Bu kurnazca yorum Timur ordusunun moralinin artmasına sebep olmuş ve bu açıklama here yere yayılmıştır. Ordu, Osmanlı ordusu ile karşılaşmak konusunda isteksizdi, Osmanlı diğer düşmanlara benzemiyor, ordusu ve askerleri diğerleri gibi meydanı bırakıp kaçacak veya kendi ordularının sayıca üstünlüğünden etkilenmeyecek kadar yaman bir orduydu. Kuyruklu yıldız da bunun üzerine gelince hoşnutsuzluk daha yaygın olarak dillendirilmeye başlanmıştı çünkü “garpte görünen hacer-i semavilerin11 şarktan gelen bir orduya felaket getireceği” söyleniyordu.12 Fakat Timur’un kararları kendisinin aslında çok önceden kararını verdiği stratejisine ve siyasi niyetlerine dayanıyordu ama ordu içindeki maneviyatı görmezden gelemezdi. Başka birini buldu ve o da yaşlı ve kurnaz biri olduğundan ona eski bir Arapça yazı bulduğunu ve orada “hayvanlar
bürcünde bir haceri semavi görünürse bunun şarktan gelen ordunun garpteki orduyu mağlup ve hükümdarını esir edeceğine alamet telakki edilmesi gerektiğinin” yazdığını söylemişti.13 Bu da elbette istenen etkiyi göstermiş ve ordunun maneviyatı yükselmiş ve savaşa hazır hale gelmişti.14

Burada Timur’un karmaşık karakteri ve çevresindekiler ve kendinden sonrakiler tarafından bazen çelişki gibi görününen hareket tarzını anlamak önemlidir.
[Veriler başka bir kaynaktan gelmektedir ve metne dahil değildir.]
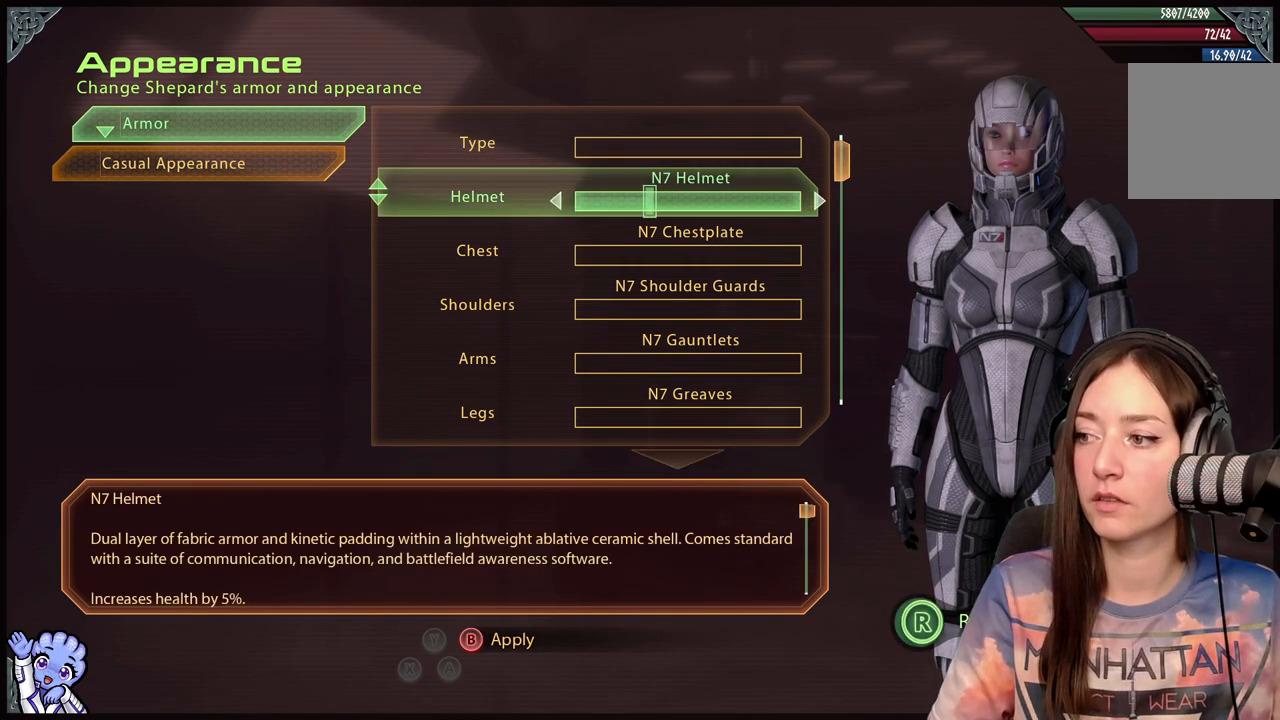
{"buttons": [], "left_stick": "center", "right_stick": "center", "events": [[50, "left_stick", "center"], [150, "left_stick", "right"], [250, "left_stick", "center"]]}
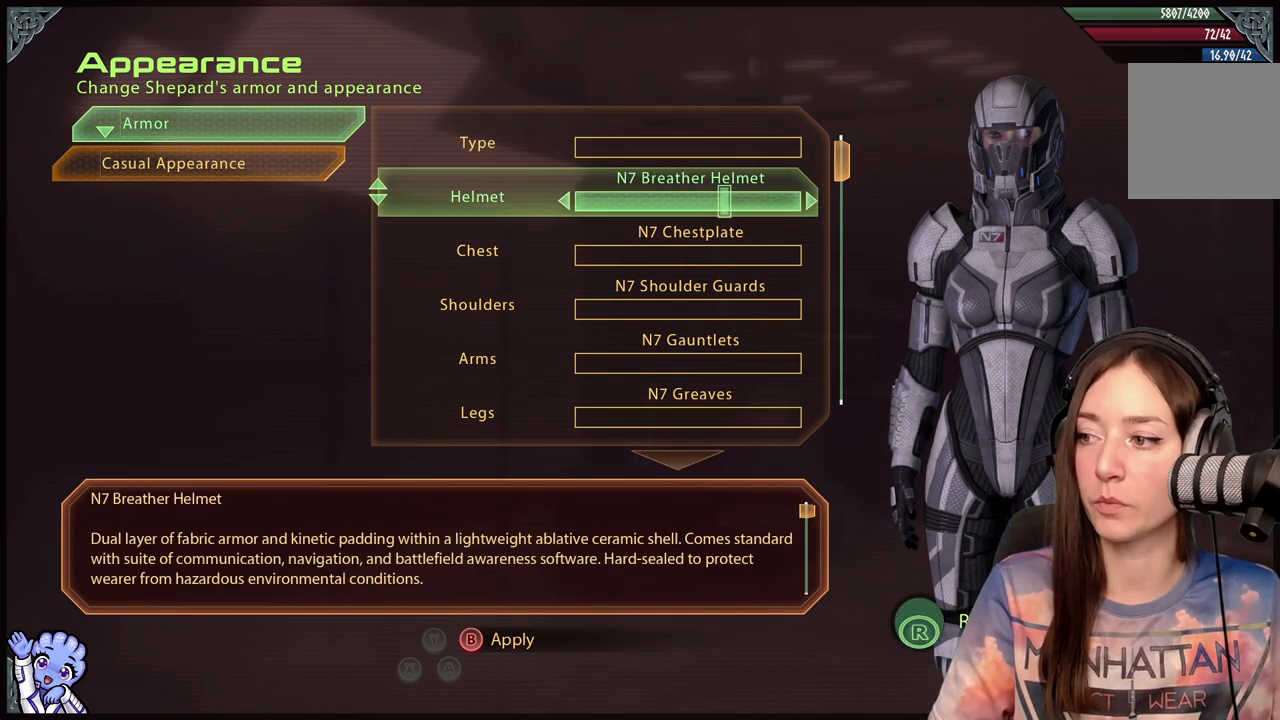
{"buttons": [], "left_stick": "left", "right_stick": "center", "events": [[333, "left_stick", "left"]]}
O kimi zaman batıl şeylere inanır gibi görünür fakat kritik anlarda inandığını ve bildiğini yapar ve batıl görününe inançları reddederdi.15 Buna güzel bir örnek Delhi muharebesi öncesinde yaşanmış ve kayıtlara girmiştir. Muharebe öncesi müneccimleri ona hücum için şartların uygun olmadığını söylemeleri üzerine o “ne sürur, ne keder, ne saadet ne de felaket
yıldızların hükmüne tabii değil ancak semai isimlerin ve insanların haliki olan Allahın takdirine bağlı” demiş ve yıldızların durumları ve yaklaşmalarına asla ehemmiyet vermeyip gereken tedbirleri hakkıyla aldıktan sonra planladığını gerçekleştirmede bir an bile tereddüt etmeyeceğini söylemiştir.16
—————————
9 a.g.e., s 258
10 Hammer, s 356
11 Aslen gök taşı anlamına gelir.
12 Melzig, Ankara Meydan Muharebesi, Çituri Biraderler Basımevi, İstanbul 1941, s 15
13 a.g.e., s 15
14 Osmanlı tarafında kötüye alemet bir olay morali düşürmüştü. Çubuk ovasına geldiklerinde Sultan’ın çadırı yani otağı kurulurken, Bayezid’in çadırı devrilmiş ve üç er ölmüştür. Rüzgar olmadan ve görünürde kimse dokunmadan olan bu olay kötü bir işaret olarak değerlendirilmiştir. Bakınız Şerif Baştav, 16. asırda
yazılmış Grekçe anonim Osmanlı tarihi (1373-1512), Ankara Üniversitesi DTCF Yayınları, Ankara, 1973,
s 104
15 Yusuf Ziya Özer, “Timur’un yaptığı işlere toptan bir bakış”, Belleten, Türk Tarih Kurumu basımevi, Ankara, 1945, Cilt IX, s 458

16 a.g.e., s 458

Timur son derece büyük bir komutan olarak her türlü bilgiyi istemiş ve sonunda kendi süzgecinden geçirerek ve çoğu zaman amaçlarını gerçekleştirmek yolunda kendisine yardımcı olacaksa sonuna kadar bunları kullanmış, her şeyden önemlisi büyük bir asker olarak her zaman ordusunun askeri açıdan hazır olmasına, stratejik ve taktik üstünlüğü elde etmeye gayret etmiştir. Müneccimleri dinlemiş, yıldızları incelemiş ama en son hareketi kendi istediği gibi yapmıştır.

BÖLÜM II:
TARAFLARIN HAREKETE GEÇMELERİ

“Eli altında kalabalık bir ordu ve zengin bir varlık varken kötülük isteyen düşmanları ile karşılaşmaktan, savaşa tutuşmaktan kaçınmadı, [Yıldırım] cihanda tek kalmak için kanatlarını açtı ve uçtu.”17
Yıldırım’dan mektuplarına sert cevaplar alan Timur’un aslında almayı beklediği karşılık da buydu. Son derece tecrübeli ve kurnaz olan Timur, mektuplaşmalarla hem zaman kazanıyor hem de savaşın getireceği ağır vebali tamamiyle Yıldırım’ın üzerine yıkabileceğini düşünüyordu. Yıldırım veya Timur mektuplaşmalarında ne derlerse desinler artık iki ordunun karşılaşması kaçınılmazdı.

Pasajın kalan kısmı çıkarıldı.